Independent Producers Scotland (IPS), which represents more than 40 Scottish production companies, submitted evidence to the Scottish Parliament’s education and culture committee.
Chairman John Archer – who runs his own independent production company in Glasgow – told MSPs that Scotland was treated as a colony by the “imperial power” of BBC headquarters in London.
He called for the BBC to be re-structured on a federal basis.
The Holyrood committee has begun to take evidence on the renewal of the BBC Charter, due in 2017 and which is being planned currently by the UK Culture Secretary John Whittingdale MP.
The Scottish Government is pressing for more licence fee income to be spent within Scotland. It is reckoned that the BBC spends little more than half of the £320m raised in Scotland actually in Scotland. There is evidence that improved spending would help sustain a much stronger production base in Scotland, where a growing number of independent companies rely on the BBC and other broadcasters for programme commissions,
The IPS chairman said that Scottish broadcasting is “chronically undeveloped”.
He added: “We are subject to the imperial power of London.
“We are a colony, and I think we are in the position that Churchill was after the Second World War when he said we can’t let the colonies rule themselves, we have to control them.
“I think we deserve better. I don’t think the BBC in London ‘get’ the new Scotland, I think we need a radical change and shift in emphasis.”
“Scotland should decide what is made here.
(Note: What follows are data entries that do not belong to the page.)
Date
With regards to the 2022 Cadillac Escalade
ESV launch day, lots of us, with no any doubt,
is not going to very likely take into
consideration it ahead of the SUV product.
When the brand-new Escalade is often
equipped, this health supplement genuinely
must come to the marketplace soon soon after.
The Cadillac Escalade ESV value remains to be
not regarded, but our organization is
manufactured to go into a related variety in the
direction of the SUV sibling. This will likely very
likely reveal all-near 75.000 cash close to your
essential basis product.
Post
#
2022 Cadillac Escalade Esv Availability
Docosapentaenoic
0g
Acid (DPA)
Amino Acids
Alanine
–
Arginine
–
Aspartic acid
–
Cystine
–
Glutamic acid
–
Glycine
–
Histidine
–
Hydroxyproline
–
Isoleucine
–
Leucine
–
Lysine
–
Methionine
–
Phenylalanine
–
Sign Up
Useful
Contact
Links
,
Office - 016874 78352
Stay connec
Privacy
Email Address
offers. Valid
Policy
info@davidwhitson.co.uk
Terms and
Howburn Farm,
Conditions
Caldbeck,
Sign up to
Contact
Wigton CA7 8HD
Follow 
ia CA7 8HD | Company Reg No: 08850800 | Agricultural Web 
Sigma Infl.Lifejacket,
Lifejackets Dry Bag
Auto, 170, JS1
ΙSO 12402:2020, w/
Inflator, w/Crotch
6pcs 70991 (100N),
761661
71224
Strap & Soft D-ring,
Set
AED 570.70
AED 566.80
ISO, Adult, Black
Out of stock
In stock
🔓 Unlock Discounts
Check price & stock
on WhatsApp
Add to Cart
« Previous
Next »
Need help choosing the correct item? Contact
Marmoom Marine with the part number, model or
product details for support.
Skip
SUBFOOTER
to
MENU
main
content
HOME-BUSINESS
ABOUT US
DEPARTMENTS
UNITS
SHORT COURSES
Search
Money does give you power.
“Nobody at BBC Scotland can say yes to a network production, that’s terrible.”
Producers are wary of BBC claims that a greater proportion of network expenditure comes to Scotland, mainly because of the practice of “lift and shift” whereas network programmes such as Waterloo Road and The Weakest Link have been moved north, with no real value added or created.
Mr Archer went on to criticise the current practice of “lift and shift”, lifting up programmes such as The Weakest Link and Waterloo Road, and shifting them to Scotland.
He described this practice as “like a dangerous drug” which BBC bosses need to come off. These programmes “came to Scotland to die”, he alleged.
“They didn’t leave any residue – producers went home to London and the people who worked on them here were left looking for other work.”
BALANCE OF SPENDING
The Committee continues to take evidence at Holyrood next week and will report before the current consultation period closes. First Minister Nicola Sturgeon and Culture Minister Fiona Hyslop have both pressed Mr Whittingdale to enforce a greater balance of BBC spending outside London, and particularly in Scotland as well as the other nations and regions.
The federal solution is also supported by the National Union of Journalists, although its Scottish organiser Paul Holleran told MSPs the fundamental issue remains getting access to funding out of London, whatever the structure of the BBC.
IPS is also lobbying the Scottish Government to support greater investment in the screen industries, and wants Creative Scotland and Scottish Enterprise to do more to sustain the industry. The film lobby has been campaigning for Scotland to have its own custom-built studio for many years.